Personal notes on confidence intervals.
Based on notes taken during a course [1].
Confidence interval
Confidence interval for mean \(\mu\) is \((a,b)\) with confidence \(p\)
means the same thing as
The procedure from which the interval \((a,b)\) was sampled returns an interval which contains mean \(\mu\) with probability \(p\)
For normal distributions
With known variance
When \(X \sim N(\mu, \sigma^2)\) and variance \(\sigma^2\) is known, the \(1-\alpha\) confidence interval for \(\mu\) is
\[ \overline{X} \pm z_\frac{\alpha}{2} \frac{\sigma}{\sqrt{n}} \]
With unknown variance
For sample mean \(\overline{X}\), sample variance \(S^2\), and sample count \(n\), \(\frac{\overline{X} - \mu}{\frac{S}{\sqrt{n}}}\) has a \(t\)-distribution.
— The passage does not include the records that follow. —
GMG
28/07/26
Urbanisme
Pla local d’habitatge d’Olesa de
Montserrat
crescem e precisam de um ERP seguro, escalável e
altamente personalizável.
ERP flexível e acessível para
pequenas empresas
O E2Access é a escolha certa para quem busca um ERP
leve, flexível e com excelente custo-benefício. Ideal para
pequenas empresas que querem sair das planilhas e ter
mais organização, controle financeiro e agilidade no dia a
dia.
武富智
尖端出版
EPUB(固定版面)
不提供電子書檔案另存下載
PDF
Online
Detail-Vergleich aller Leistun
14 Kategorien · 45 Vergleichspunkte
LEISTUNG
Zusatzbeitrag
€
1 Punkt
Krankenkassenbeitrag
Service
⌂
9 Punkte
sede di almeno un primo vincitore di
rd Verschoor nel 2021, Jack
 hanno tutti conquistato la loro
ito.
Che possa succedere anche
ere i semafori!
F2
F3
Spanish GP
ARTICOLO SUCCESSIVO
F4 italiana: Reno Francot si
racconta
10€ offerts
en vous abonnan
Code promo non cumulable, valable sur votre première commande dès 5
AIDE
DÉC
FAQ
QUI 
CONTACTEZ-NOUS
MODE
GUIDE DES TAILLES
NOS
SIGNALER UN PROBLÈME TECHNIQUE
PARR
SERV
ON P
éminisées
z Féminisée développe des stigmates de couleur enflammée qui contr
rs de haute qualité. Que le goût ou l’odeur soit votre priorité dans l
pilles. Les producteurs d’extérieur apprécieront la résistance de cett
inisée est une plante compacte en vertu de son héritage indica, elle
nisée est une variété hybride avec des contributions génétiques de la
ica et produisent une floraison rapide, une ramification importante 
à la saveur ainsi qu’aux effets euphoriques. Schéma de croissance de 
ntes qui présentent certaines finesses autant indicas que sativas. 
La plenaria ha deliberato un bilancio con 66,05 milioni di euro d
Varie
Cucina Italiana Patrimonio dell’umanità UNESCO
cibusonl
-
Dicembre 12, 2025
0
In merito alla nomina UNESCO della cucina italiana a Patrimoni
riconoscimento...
\[ \frac{\overline{X} - \mu}{\frac{S}{\sqrt{n}}} \sim t(n-1) \]
The \(1-\alpha\) confidence interval is
\[ \overline{X} \pm t_{\frac{\alpha}{2}, n-1} \frac{S}{\sqrt{n}} \]
For any distribution with large population
For any distribution, when sample count is large enough for the distribution of \(\overline{X}\) to approximate a normal distribution as per the central limit theorem, the confidence interval for normal distributions is a reasonable approximation.
Difference of means
For normal distributions
With known variances
\[ \left( \overline{X_1} - \overline{X_2} \right) \pm z_\frac{\alpha}{2} \sqrt{\frac{\sigma_1^2}{n_1} + \frac{\sigma_2^2}{n_2}} \]
With same unknown variance
\[ \left( \overline{X_1} - \overline{X_2} \right) \pm t_{\frac{\alpha}{2}, n_1 + n_2 - 2} \sqrt{S_p^2 \left( \frac{1}{n_1} + \frac{1}{n_2} \right)} \]
Pooled variance
\[ S_p^2 = \frac{(n_1 - 1) S_1^2 + (n_2 - 1) S_2^2}{n_1 + n_2 - 2} \]
With unknown variances
Obtaining a confidence interval for the difference of means from normal distributions with separate unknown variances is known as the Behrens-Fisher problem. It can be approximated with Welch’s approximation:
\[ T = \frac{(\overline{X_1} - \overline{X_2}) - (\mu_1 - \mu_2)} {\sqrt{\frac{S_1^2}{n_1} + \frac{S_2^2}{n_2}}} \approx t(\nu) \]
\[ \nu = \frac{\left( \frac{S_1^2}{n_1} + \frac{S_2^2}{n_2} \right)^2} {\frac{\left( \frac{S_1^2}{n_1} \right)^2}{n_1 - 1} + \frac{\left( \frac{S_2^2}{n_2} \right)^2}{n_2 - 1} } \]
Proportion of variances
If \(X_1 \sim N(\mu_1,\sigma_1^2)\) and \(X_2 \sim N(\mu_2,\sigma_2^2)\), then the following has the \(F\)-distribution.
\[ \frac{\sigma_2^2}{\sigma_1^2} \cdot \frac{S_1^2}{S_2^2} \sim F(n_1-1, n_2-1) \]
\(\sigma_1\) and \(\sigma_2\) are the true variances, while \(S_1\) and \(S_2\) are the sample variances.